Document excerpt:
****************************************

Most US National Weather Service (NWS) offices cover a vast area. For example we have two NWS offices here in Maine. One covers the eastern two-thirds of Maine (roughly the size of Vermont, New Hampshire, and Connecticut). The other covers the western third of Maine and most of New Hampshire. That territory is then broken down into smaller forecast areas (zones) based on among other things, terrain and/or county lines. Between the two NWS offices, Maine is split into 30 forecast zones. Some are as large as Rhode Island, some as small a couple hundred square miles.

 

The NWS "Percentage Chance of (insert weather type here)" forecasts means that there is that percentage of chance (in this case 6.5 to 7 out of 10) that the weather type (scattered t-storms) will affect one part of the forecast zone in question.

****************************************

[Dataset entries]
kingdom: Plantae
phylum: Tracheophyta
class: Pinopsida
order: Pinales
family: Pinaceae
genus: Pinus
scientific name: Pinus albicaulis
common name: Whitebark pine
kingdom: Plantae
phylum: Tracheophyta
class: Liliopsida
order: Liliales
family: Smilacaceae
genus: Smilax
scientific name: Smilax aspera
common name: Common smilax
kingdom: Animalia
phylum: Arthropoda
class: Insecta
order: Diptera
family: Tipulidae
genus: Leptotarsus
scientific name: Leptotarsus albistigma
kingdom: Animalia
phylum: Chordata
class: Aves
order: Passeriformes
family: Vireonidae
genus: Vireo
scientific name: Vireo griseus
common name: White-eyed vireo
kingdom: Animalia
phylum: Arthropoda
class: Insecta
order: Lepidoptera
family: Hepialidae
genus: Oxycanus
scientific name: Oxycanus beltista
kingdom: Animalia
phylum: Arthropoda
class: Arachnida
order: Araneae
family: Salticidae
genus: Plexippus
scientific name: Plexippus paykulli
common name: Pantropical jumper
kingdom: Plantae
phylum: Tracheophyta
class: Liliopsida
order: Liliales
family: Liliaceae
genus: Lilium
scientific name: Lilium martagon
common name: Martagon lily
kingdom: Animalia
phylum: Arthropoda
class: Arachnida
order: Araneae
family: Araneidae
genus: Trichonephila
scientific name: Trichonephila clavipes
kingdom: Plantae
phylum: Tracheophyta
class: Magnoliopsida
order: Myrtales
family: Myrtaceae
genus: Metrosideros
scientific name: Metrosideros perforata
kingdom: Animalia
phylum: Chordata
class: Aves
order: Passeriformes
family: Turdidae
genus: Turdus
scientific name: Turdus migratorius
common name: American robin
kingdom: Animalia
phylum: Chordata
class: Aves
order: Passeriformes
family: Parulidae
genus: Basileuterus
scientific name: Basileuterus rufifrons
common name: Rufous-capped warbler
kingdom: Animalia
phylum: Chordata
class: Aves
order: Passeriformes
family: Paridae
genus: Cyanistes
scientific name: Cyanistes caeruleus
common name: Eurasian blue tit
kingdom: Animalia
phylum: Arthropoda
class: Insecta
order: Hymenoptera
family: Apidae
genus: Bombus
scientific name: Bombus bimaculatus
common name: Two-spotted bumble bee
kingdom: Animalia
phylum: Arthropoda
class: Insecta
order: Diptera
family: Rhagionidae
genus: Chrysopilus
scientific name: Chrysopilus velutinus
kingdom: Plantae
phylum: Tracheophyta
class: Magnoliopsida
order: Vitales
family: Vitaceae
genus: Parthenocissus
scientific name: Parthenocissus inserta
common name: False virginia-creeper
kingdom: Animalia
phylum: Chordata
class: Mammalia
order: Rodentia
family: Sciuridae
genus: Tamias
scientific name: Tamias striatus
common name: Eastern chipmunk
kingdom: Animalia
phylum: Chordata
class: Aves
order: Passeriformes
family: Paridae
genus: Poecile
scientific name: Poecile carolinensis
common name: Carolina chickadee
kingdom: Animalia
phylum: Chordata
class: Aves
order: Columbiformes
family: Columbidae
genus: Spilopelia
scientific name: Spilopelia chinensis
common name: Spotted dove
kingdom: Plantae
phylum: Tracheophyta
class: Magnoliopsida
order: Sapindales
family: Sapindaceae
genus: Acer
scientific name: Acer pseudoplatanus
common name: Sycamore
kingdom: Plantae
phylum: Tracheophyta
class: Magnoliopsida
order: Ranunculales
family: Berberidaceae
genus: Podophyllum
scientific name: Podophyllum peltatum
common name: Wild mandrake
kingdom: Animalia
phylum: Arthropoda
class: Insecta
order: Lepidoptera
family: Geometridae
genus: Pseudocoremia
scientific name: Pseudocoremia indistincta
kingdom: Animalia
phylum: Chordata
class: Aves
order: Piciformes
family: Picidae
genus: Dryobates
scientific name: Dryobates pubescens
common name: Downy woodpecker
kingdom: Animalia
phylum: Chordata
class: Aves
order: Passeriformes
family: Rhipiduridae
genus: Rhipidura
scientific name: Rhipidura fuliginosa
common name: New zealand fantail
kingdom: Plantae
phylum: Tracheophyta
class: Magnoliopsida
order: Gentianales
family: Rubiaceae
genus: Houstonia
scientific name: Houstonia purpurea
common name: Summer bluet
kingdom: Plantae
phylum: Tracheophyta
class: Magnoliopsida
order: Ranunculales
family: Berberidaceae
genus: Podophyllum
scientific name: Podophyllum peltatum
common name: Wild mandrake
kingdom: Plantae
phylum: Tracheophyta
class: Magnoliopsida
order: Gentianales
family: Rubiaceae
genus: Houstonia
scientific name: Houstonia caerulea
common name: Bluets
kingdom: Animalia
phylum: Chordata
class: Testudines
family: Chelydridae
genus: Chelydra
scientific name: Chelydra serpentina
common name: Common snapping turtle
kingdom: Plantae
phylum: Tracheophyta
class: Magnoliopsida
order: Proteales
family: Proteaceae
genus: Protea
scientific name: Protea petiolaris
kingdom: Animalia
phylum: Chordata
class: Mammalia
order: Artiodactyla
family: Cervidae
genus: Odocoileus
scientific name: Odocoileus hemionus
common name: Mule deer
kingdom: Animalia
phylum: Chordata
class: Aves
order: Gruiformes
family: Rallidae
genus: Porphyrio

****************************************

Work to do:
(1) For each statement, say whether the passage on weather forecast zones agrees with it. Answer yes or no, and quote the words from the passage that decide it.
(a) There are two NWS offices in Maine.
(b) Maine is divided into 40 forecast zones.
(c) One of the offices covers the western third of Maine and most of Vermont.
(2) Resume the passage on weather forecast zones, starting after its final sentence.
You can set the records aside; they aren't needed here.

Answers:
(1)
(a) Yes: "we have two NWS offices here in Maine."
(b) No: "Maine is split into 30 forecast zones."
(c) No: "The other covers the western third of Maine and most of New Hampshire."

(2)
So, if a single T-storm pops-up and rains on a single town in the forecast, they got the forecast right.

 

Where am I going with this? I wouldn't worry about your forecast unless they are forecasting for strong (lots of rain/wind/lightning) to severe (see above plus hail) t-storms. As others have said, you could take shelter in your vehicles if necessary.

 

But this is all moot for this past weekend. I'm glad you had a good time despite the weather. Up here in Maine there's a push to change the name of our spring/fall camporees to "Rain-o-rees". :)(This message has been edited by moxieman)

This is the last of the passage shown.